Recast the lines below as a Markdown table with two columns, "No." for the row number and "Line" for the text of each line. Skip any blank lines and leave the pictures out.

TASK DATA

_____

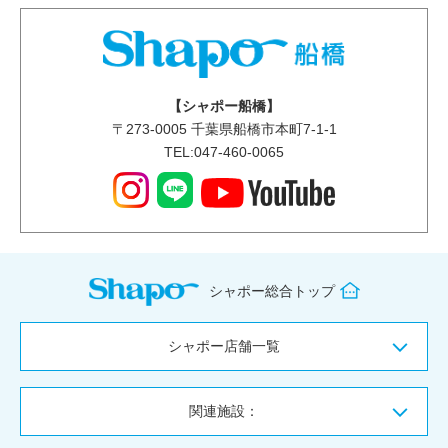
【シャポー船橋】
〒
273-0005
千葉県船橋市本町7-1-1
TEL:047-460-0065
シャポー総合トップ
シャポー店舗一覧
関連施設：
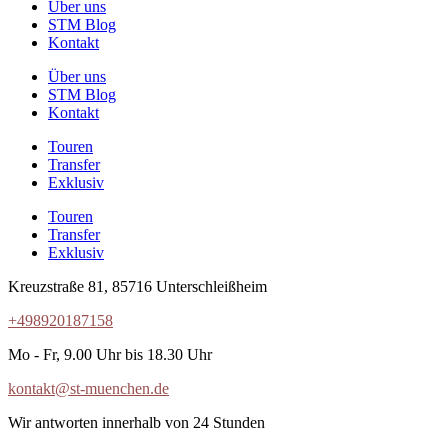
Über uns
STM Blog
Kontakt
Über uns
STM Blog
Kontakt
Touren
Transfer
Exklusiv
Touren
Transfer
Exklusiv
Kreuzstraße 81, 85716 Unterschleißheim
+498920187158
Mo - Fr, 9.00 Uhr bis 18.30 Uhr
kontakt@st-muenchen.de
Wir antworten innerhalb von 24 Stunden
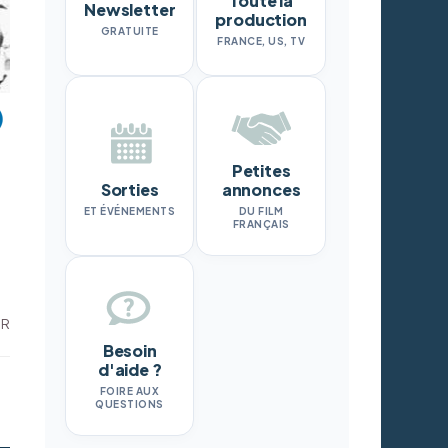
Toute la
Newsletter
production
GRATUITE
FRANCE, US, TV
Petites
Sorties
annonces
ET ÉVÉNEMENTS
DU FILM
FRANÇAIS
DR
Besoin
d'aide ?
FOIRE AUX
QUESTIONS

_____

TASK RESULT
| No. | Line |
|---|---|
| 1 | 【シャポー船橋】 |
| 2 | 〒 |
| 3 | 273-0005 |
| 4 | 千葉県船橋市本町7-1-1 |
| 5 | TEL:047-460-0065 |
| 6 | シャポー総合トップ |
| 7 | シャポー店舗一覧 |
| 8 | 関連施設： |
| 9 | Über uns |
| 10 | STM Blog |
| 11 | Kontakt |
| 12 | Über uns |
| 13 | STM Blog |
| 14 | Kontakt |
| 15 | Touren |
| 16 | Transfer |
| 17 | Exklusiv |
| 18 | Touren |
| 19 | Transfer |
| 20 | Exklusiv |
| 21 | Kreuzstraße 81, 85716 Unterschleißheim |
| 22 | +498920187158 |
| 23 | Mo - Fr, 9.00 Uhr bis 18.30 Uhr |
| 24 | kontakt@st-muenchen.de |
| 25 | Wir antworten innerhalb von 24 Stunden |
| 26 | Toute la |
| 27 | Newsletter |
| 28 | production |
| 29 | GRATUITE |
| 30 | FRANCE, US, TV |
| 31 | Petites |
| 32 | Sorties |
| 33 | annonces |
| 34 | ET ÉVÉNEMENTS |
| 35 | DU FILM |
| 36 | FRANÇAIS |
| 37 | DR |
| 38 | Besoin |
| 39 | d'aide ? |
| 40 | FOIRE AUX |
| 41 | QUESTIONS |